Cassie the robot isn't ready for the Olympics just yet, but it might outpace you very soon.

Cassie the robot sets 100-meter record on May 11, 2022, in Corvallis, Oregon. 
Kegan Sims/OSU

If you haven't sprinted the length of your local football field lately, you might want to go time yourself on the 100 meters to see how you measure up to the current speeds of bipedal robots that may one day become the ancestors of our android overlords. 

Cassie, a two-legged robot developed at Oregon State University, has established the Guinness World Record for the fastest 100 meters "run" by a bipedal robot, clocking the standard distance on a track in 24.73 seconds. That works out to about four meters per second, or almost nine miles per hour. 

For comparison, Usain Bolt holds the world record for a human running 100 meters: a blazing 9.58 seconds. Florence Griffith-Joyner's women's world record is less than a second behind, at 10.49 seconds. 

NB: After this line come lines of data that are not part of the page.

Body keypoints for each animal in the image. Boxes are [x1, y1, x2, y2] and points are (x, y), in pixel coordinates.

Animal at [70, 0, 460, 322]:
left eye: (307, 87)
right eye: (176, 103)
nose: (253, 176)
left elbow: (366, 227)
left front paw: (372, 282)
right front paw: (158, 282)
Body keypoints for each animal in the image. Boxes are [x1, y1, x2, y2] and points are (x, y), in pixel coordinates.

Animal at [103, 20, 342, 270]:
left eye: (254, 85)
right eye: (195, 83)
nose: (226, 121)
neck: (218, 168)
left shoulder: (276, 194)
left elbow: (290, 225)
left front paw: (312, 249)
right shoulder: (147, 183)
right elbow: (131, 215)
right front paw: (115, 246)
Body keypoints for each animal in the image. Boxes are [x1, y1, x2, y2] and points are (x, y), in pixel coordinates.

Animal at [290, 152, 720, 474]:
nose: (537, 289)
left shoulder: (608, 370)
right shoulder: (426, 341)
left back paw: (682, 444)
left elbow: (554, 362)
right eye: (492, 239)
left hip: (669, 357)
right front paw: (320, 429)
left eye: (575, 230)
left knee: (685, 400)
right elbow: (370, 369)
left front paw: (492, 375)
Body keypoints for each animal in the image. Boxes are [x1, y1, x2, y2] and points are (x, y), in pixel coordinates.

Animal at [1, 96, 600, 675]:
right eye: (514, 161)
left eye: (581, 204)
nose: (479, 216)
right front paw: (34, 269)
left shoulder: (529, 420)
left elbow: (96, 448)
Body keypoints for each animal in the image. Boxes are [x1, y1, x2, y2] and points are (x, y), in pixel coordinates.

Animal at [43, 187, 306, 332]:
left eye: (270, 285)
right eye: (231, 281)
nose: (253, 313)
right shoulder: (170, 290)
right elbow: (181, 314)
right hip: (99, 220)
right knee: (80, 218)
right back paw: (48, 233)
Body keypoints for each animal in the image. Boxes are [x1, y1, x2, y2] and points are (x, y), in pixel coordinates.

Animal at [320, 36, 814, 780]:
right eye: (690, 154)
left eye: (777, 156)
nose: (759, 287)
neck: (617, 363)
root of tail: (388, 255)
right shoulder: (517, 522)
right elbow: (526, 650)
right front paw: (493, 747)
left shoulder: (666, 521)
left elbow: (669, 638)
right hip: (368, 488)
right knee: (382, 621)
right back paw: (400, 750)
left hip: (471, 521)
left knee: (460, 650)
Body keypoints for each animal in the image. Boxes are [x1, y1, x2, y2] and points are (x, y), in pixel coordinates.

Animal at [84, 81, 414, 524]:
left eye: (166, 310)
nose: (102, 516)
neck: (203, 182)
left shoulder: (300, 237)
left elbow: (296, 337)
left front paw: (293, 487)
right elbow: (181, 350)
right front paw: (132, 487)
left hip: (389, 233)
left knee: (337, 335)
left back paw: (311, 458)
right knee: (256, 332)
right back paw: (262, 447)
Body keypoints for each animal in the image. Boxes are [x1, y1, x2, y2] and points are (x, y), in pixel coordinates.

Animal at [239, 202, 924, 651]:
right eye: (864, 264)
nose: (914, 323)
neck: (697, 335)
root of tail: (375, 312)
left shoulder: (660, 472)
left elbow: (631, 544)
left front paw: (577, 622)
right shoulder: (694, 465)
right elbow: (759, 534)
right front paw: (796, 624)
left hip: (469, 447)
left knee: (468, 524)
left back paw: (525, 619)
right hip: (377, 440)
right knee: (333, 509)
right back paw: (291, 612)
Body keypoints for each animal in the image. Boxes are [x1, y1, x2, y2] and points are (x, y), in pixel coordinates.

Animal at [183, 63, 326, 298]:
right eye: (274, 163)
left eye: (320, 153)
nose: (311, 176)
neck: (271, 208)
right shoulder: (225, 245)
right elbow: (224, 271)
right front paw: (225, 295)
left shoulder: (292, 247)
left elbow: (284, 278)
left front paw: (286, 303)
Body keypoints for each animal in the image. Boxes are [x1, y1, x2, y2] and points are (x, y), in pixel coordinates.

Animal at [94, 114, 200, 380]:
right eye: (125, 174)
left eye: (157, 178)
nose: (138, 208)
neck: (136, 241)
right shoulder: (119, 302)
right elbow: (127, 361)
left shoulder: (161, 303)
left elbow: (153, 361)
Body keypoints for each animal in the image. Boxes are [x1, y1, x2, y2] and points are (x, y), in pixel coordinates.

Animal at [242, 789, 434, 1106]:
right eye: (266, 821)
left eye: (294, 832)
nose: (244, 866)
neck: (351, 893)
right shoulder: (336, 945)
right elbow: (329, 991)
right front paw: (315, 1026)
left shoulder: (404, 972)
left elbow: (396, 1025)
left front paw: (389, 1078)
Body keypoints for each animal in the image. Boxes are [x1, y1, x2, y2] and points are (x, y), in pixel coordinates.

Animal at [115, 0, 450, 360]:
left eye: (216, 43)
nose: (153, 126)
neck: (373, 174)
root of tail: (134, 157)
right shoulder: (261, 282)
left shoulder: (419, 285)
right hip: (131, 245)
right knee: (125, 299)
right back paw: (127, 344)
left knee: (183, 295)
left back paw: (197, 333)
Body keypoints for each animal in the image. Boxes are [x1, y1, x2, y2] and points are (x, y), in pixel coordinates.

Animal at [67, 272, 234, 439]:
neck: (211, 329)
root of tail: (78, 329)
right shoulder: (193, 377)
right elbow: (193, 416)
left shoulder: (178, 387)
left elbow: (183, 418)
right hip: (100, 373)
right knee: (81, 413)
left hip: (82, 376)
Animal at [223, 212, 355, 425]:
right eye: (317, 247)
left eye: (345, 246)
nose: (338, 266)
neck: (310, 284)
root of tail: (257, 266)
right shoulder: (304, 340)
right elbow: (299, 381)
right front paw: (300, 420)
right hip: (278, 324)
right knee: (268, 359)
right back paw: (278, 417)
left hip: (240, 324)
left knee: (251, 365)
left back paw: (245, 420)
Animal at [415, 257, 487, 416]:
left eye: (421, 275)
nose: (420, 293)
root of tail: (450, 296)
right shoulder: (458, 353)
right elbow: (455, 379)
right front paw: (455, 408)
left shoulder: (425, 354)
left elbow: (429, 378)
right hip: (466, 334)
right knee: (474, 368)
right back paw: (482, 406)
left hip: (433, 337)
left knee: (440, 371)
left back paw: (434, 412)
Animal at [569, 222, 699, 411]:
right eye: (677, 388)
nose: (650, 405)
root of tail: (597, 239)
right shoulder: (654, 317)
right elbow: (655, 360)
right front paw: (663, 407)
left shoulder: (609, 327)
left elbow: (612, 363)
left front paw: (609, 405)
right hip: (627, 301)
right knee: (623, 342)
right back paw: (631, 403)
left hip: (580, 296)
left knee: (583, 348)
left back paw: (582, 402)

So at our fastest, humans can run about 23 miles per hour (37 kilometers per hour) for 10 seconds. The average jogging speed is 20 percent to 25 percent of that top speed, or four to six miles per hour (six to 10 kilometers per hour), so if you can run just a little bit faster than a jog, you should be able to outpace Cassie's current iteration. 

But Cassie has already been working on its endurance-running and other capabilities. 

"We have been building the understanding to achieve this world record over the past several years, running a 5K and also going up and down stairs," OSU graduate student Devin Crowley, who led the Guinness effort, said in a statement.  

The robot covered five kilometers in 2021 in just over 53 minutes. Again, this wouldn't be a very competitive time by human standards, but the fact that it was able to do so on a single battery charge is notable. 

In fact, it turns out that the running is the easy bit. What was harder for the team to figure out was getting Cassie to sprint from a standing position and then stop and return to that position. 

"Starting and stopping in a standing position are more difficult than the running part, similar to how taking off and landing are harder than actually flying a plane," said OSU artificial intelligence professor Alan Fern. 

Cassie was developed at OSU with a grant from the Defense Advanced Research Projects Agency, or DARPA. OSU spinout company Agility Robotics produced the robot, which uses a novel control system informed by both physics and artificial intelligence. 

"This 100-meter result was achieved by a deep collaboration between mechanical hardware design and advanced artificial intelligence for the control of that hardware," explains Fern. "I think progress is going to accelerate from here." 

Acceleration is something humans might also want to get more familiar with, as we have to run ever faster to escape future android salesbots... or worse.